Restaurants

Andy Puzder: This is the 'biggest challenge' facing the restaurant industry

Andy Puzder
Cameron Costa | CNBC

Andy Puzder may have stepped down as CEO of CKE Restaurants, but he still has a finger on the pulse of the restaurant industry.

"Really, if I were staying on as CEO at CKE, I think my biggest challenge would be to determine how you adjust to the different way people are purchasing things," Puzder said Tuesday on CNBC"s "Squawk Box."

Puzder, whose last day as CEO was Monday, said shifts in how millennials purchase everything from clothing to groceries has reached restaurants. Chains like Panera and Starbucks have incorporated mobile order and pay options, while McDonald's now has digital kiosks.

Of course, these digital innovations haven't come without growing pains for companies. Starbucks, which has seen great success with its mobile order and pay app, reported in January that an increase in digital orders actually hurt its same-store sales.
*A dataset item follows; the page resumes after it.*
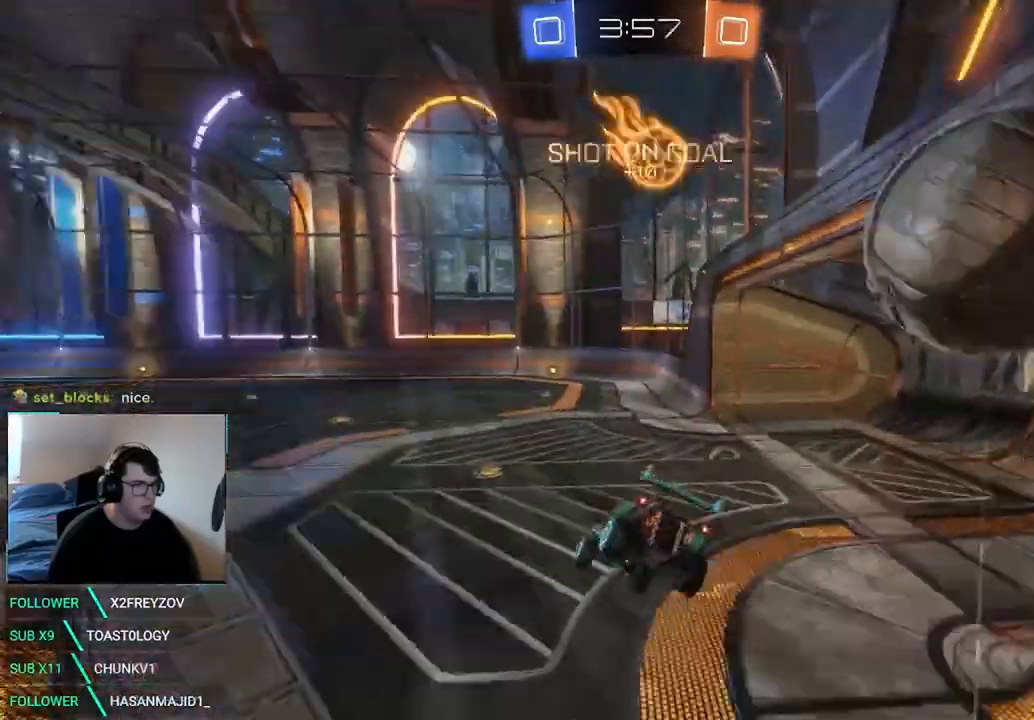
Gameplay with a controller (Xbox layout); each line is a JSON object with the inputs held at the frame after it (dt_ms = milliseconds from this image to that frame). "events" lists button and stick changes between this image and that frame as [ms after this image, input, new state], when the widget could be followed in between. Not read: DPAD_DOWN DPAD_LEFT R3 SELECT.
{"dt_ms": 500, "buttons": ["Y", "R2"], "left_stick": "down-left", "right_stick": "center", "events": [[125, "left_stick", "down"], [208, "left_stick", "center"], [417, "left_stick", "down-left"], [500, "R2", "down"], [500, "Y", "down"]]}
Congestion at the hand-off counter caused incoming customers to leave without making a purchase, despite lines at the register being short, Kevin Johnson, Starbucks' president, and soon-to-be CEO, said at the time.

Puzder said he started to see a shift in consumer purchasing habits in June or July 2015, and that will only continue in the next decade.

"You could see retail significantly changing over a five- or 10-year period, and the companies that can adjust to that will survive and the ones who can't will not," he said.

In order to transition into this new economy, Puzder said people need to change the way they look at education, and more people need to go into vocational training, technical training and on the job training.

"You need to get people prepared for the jobs that exist," he said. "And while we're doing that, you shouldn't eliminate the jobs that they can get now and learn the skills they need to move up that ladder of opportunity."

Puzder said companies need to invest in entry-level positions to properly train the next generation workforce.

"Please don't price young people out of the labor market," he said. "When you do that you hurt them, you hurt the economy, and they don't get the training that they need."

Puzder withdrew his nomination as President Donald Trump's Labor secretary in February in the face of negative news reports.